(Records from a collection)

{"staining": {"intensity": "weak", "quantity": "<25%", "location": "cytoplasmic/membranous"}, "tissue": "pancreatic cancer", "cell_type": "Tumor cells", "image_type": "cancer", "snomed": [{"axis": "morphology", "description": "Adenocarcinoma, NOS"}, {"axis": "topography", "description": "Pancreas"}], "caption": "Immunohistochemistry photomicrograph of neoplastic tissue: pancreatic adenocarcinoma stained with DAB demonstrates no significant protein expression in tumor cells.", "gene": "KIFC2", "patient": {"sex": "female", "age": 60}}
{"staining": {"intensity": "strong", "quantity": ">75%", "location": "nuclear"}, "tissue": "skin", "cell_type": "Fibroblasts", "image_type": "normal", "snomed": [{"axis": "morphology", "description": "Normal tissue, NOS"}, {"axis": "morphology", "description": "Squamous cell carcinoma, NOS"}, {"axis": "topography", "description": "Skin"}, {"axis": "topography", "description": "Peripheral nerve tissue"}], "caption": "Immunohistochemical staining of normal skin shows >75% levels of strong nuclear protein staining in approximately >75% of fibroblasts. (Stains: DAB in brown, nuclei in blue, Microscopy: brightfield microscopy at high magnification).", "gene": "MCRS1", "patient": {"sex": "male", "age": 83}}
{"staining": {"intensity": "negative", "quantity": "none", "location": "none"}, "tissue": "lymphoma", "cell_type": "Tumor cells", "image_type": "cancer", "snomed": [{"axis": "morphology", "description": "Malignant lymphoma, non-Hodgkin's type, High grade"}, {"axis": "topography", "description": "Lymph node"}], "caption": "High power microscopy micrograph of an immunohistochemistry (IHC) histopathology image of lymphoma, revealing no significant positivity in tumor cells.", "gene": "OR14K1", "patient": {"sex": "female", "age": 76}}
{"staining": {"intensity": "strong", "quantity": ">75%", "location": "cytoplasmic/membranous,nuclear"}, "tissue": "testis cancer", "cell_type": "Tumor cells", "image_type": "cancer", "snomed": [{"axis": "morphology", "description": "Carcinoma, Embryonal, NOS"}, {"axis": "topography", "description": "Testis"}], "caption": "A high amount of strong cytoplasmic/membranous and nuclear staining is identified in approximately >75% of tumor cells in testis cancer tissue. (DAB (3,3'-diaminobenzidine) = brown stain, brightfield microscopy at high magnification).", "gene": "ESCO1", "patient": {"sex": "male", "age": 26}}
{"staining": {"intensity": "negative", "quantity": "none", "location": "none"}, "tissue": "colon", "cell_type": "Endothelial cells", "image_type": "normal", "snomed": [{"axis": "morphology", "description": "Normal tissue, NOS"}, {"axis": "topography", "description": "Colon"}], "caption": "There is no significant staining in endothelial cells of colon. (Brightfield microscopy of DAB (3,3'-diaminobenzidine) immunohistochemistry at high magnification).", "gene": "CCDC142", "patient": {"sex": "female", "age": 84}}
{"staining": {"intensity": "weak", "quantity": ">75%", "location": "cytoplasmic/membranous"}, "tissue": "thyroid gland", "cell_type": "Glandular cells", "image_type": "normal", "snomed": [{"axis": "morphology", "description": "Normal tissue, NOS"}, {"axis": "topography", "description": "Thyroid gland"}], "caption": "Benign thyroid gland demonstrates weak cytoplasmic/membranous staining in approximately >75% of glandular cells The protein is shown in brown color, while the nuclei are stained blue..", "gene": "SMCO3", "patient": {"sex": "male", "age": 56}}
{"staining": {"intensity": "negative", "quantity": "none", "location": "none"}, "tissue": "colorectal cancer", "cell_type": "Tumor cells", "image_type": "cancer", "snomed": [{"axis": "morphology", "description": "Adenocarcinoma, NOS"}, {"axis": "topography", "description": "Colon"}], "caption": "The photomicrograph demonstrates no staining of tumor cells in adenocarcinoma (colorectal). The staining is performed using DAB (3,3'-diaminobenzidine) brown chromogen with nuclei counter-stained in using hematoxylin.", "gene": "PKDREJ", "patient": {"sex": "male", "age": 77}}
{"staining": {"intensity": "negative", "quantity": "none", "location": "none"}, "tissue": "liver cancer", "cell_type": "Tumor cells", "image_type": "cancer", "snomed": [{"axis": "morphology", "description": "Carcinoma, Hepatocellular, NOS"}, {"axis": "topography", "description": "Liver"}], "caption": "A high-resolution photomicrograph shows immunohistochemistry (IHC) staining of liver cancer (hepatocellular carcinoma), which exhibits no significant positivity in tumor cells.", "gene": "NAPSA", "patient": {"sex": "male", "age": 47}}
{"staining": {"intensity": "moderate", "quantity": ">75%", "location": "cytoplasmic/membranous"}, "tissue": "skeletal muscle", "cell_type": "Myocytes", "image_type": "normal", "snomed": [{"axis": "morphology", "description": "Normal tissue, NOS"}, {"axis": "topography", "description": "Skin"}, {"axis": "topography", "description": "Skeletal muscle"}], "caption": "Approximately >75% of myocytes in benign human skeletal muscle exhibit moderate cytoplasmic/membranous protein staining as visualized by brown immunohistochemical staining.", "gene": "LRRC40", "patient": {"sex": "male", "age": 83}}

*Work instruction*.
Search the records for the word "stained" and return every line that holds it.

*Task response*.
{"staining": {"intensity": "weak", "quantity": "<25%", "location": "cytoplasmic/membranous"}, "tissue": "pancreatic cancer", "cell_type": "Tumor cells", "image_type": "cancer", "snomed": [{"axis": "morphology", "description": "Adenocarcinoma, NOS"}, {"axis": "topography", "description": "Pancreas"}], "caption": "Immunohistochemistry photomicrograph of neoplastic tissue: pancreatic adenocarcinoma stained with DAB demonstrates no significant protein expression in tumor cells.", "gene": "KIFC2", "patient": {"sex": "female", "age": 60}}
{"staining": {"intensity": "weak", "quantity": ">75%", "location": "cytoplasmic/membranous"}, "tissue": "thyroid gland", "cell_type": "Glandular cells", "image_type": "normal", "snomed": [{"axis": "morphology", "description": "Normal tissue, NOS"}, {"axis": "topography", "description": "Thyroid gland"}], "caption": "Benign thyroid gland demonstrates weak cytoplasmic/membranous staining in approximately >75% of glandular cells The protein is shown in brown color, while the nuclei are stained blue..", "gene": "SMCO3", "patient": {"sex": "male", "age": 56}}
{"staining": {"intensity": "negative", "quantity": "none", "location": "none"}, "tissue": "colorectal cancer", "cell_type": "Tumor cells", "image_type": "cancer", "snomed": [{"axis": "morphology", "description": "Adenocarcinoma, NOS"}, {"axis": "topography", "description": "Colon"}], "caption": "The photomicrograph demonstrates no staining of tumor cells in adenocarcinoma (colorectal). The staining is performed using DAB (3,3'-diaminobenzidine) brown chromogen with nuclei counter-stained in using hematoxylin.", "gene": "PKDREJ", "patient": {"sex": "male", "age": 77}}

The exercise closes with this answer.